Andrew Reilly wrote:
> Bryan Olson wrote:
>
>>A stray pointer
>>anywhere in the process can reach into objects of the array
>>class and change them to an invalid state, such that they
>>subsequently index out of bounds. Modern languages with strong
>>type systems do not allow such things to happen.
>
> That (the ability to access any (mapped) memory address) is a
> characteristic of the hardware on which most compiled programs run.
> Modern languages don't help you whenever your pointers get handed to you
> by external modules or corrupted by hardware failures.

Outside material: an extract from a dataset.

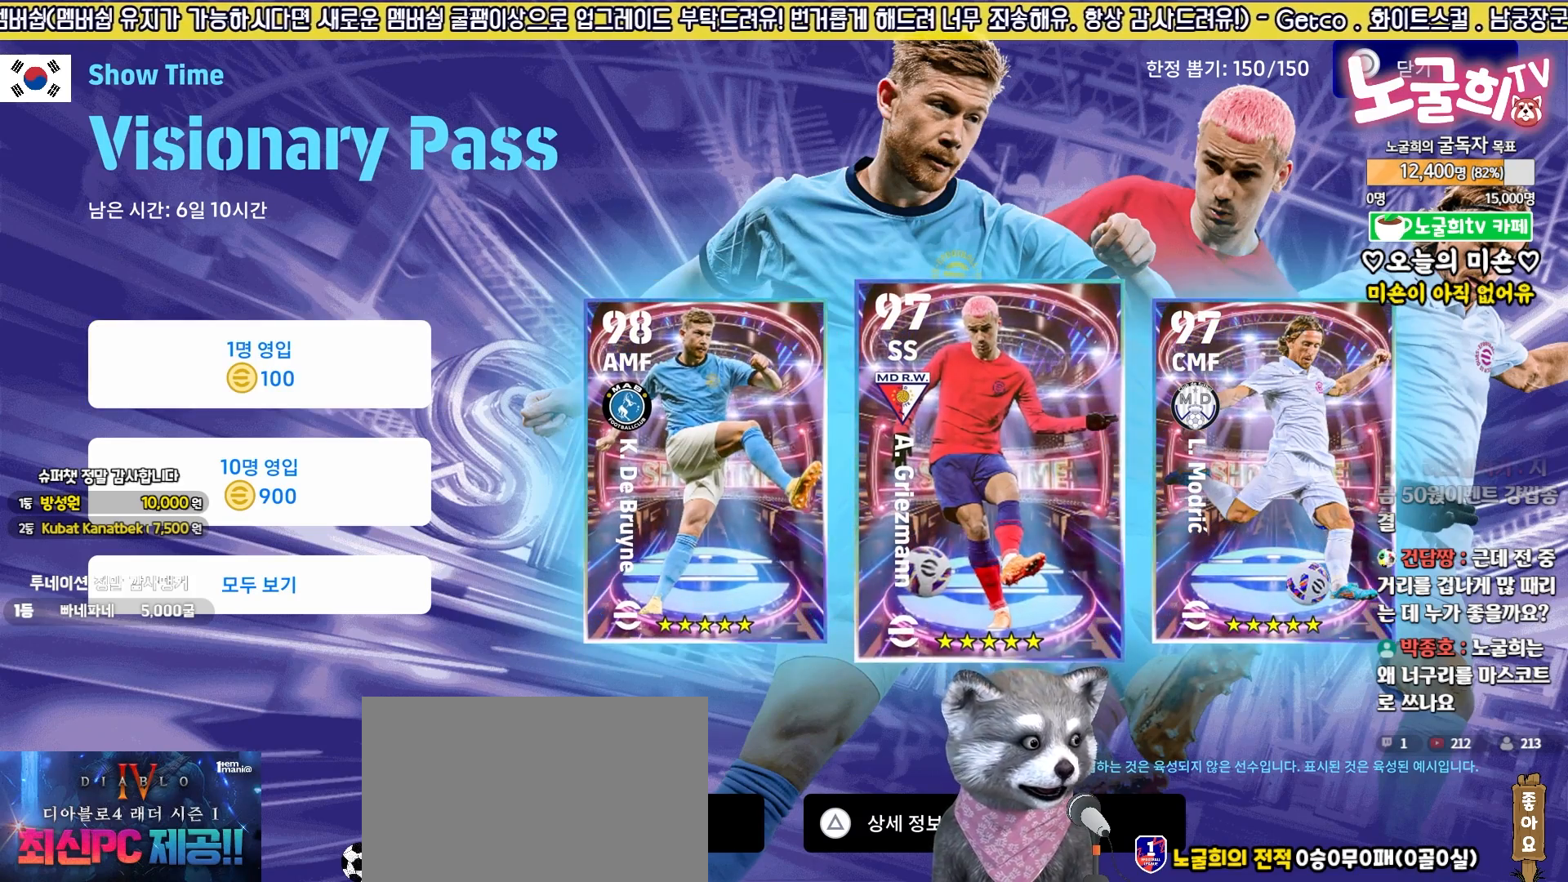
{"buttons": ["L3"], "events": [[433, "L3", "down"]]}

If the question is whether languages can defend against
compromise by other, privileged, components, over which they
have no control, the answer is: of course not. That is *not*
the issue here. The question was whether C can provide the same
safety and protection as other languages.
There is nothing C modules can do that will reliably defend
against attack, or even inadvertent errors, in other C code
within the process. More modern languages with strong type
systems do not have that weakness. There is no way to write ML
code that breaks independent ML modules. ML is safe against ML
code. C is not safe against C code.
> That sounds like a perfect place for the segment descriptor/capability
> machine fans to leap back into the fray :-) Have at it...
There is certainly a case for code segregation by O.S. and
hardware. Language safety, nevertheless, offers reliability
advantages that hardware and operation systems can not provide.